On peut glisser le téléphone à l’intérieur de la Connected Sleeve, mais aussi le poser dessus. Au restaurant par exemple, vous pouvez poser votre téléphone dessus et le retirer simplement et rapidement pour répondre à un message. À la fin du repas, vous glissez le téléphone dedans, et le tout dans votre sac ou votre poche de veste. Dans tous les cas, le téléphone est rechargé, sans que vous ayez eu besoin de chercher une prise ou de le brancher à l’autre bout de la pièce.
La recharge s’effectue par induction. Pourquoi avoir choisi le Qi plutôt qu’une autre technologie ? Comment attirer les clients de l’iPhone, nombreux dans le marché que vous visez, alors que cet appareil n’est pas compatible avec la recharge par induction ?
Nous pensons que le Qi va s’imposer. Il est intégré à 62 modèles de smartphones sur le marché, dont la plupart des smartphones Android haut de gamme les plus récents, comme les Samsung Galaxy ou les Nexus.
Apple ne choisira probablement pas le Qi — ni aucun autre standard, d’ailleurs. Mais plusieurs coques permettent de recharger un iPhone par induction sans beaucoup l’épaissir ni l’alourdir [NdR : comme ce modèle de LingsFire], et on peut aussi trouver des sortes d’étiquettes à glisser derrière une coque et à brancher sur le port Lightning [NdR : nous avons testé une solution de ce genre]. Nous livrerons toutes les Connected Sleeve avec une de ces étiquettes, au format micro-USB ou Lightning selon la demande du client.

**DONNÉES FOURNIES:**

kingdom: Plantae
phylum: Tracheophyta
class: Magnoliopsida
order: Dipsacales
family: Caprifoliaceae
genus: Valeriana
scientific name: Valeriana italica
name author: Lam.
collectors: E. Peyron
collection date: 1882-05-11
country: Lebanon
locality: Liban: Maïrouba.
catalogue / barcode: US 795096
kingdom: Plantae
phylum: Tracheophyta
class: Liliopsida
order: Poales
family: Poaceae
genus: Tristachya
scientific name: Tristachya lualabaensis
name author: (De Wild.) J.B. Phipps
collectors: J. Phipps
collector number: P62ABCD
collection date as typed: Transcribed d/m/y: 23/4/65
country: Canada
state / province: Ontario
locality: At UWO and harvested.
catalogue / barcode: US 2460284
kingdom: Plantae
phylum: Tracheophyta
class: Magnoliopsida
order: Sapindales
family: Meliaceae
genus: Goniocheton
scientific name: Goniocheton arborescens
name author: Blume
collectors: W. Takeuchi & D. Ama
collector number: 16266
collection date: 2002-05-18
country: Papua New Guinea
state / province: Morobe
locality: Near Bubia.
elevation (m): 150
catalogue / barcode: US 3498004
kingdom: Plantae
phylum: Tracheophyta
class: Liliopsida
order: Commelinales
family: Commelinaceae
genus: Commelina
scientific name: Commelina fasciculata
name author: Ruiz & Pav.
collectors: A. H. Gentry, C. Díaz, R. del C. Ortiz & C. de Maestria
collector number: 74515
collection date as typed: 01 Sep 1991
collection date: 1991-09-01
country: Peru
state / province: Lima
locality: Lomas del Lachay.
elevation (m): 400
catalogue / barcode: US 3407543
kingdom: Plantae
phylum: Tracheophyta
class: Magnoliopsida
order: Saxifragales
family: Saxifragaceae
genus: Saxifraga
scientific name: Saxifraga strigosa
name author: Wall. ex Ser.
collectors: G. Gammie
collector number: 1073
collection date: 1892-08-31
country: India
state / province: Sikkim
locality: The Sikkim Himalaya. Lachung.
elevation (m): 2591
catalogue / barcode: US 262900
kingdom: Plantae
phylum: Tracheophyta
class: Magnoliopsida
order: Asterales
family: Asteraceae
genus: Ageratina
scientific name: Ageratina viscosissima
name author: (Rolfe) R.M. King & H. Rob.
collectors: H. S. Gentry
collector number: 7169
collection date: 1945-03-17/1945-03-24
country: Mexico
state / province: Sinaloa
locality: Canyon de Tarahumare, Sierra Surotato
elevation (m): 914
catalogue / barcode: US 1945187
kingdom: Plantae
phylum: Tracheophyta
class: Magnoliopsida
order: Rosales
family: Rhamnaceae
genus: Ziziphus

**ACTIVITÉS:**
**a.** Veuillez recopier le passage de l'extrait sur la Connected Sleeve compris entre « La recharge s’effectue » et « par induction ? » inclus.
**b.** D'après l'extrait sur la Connected Sleeve, combien de modèles de smartphones sur le marché intègrent le Qi ?

**CORRIGÉS:**
**a.**
La recharge s’effectue par induction. Pourquoi avoir choisi le Qi plutôt qu’une autre technologie ? Comment attirer les clients de l’iPhone, nombreux dans le marché que vous visez, alors que cet appareil n’est pas compatible avec la recharge par induction ?

**b.** 62 modèles.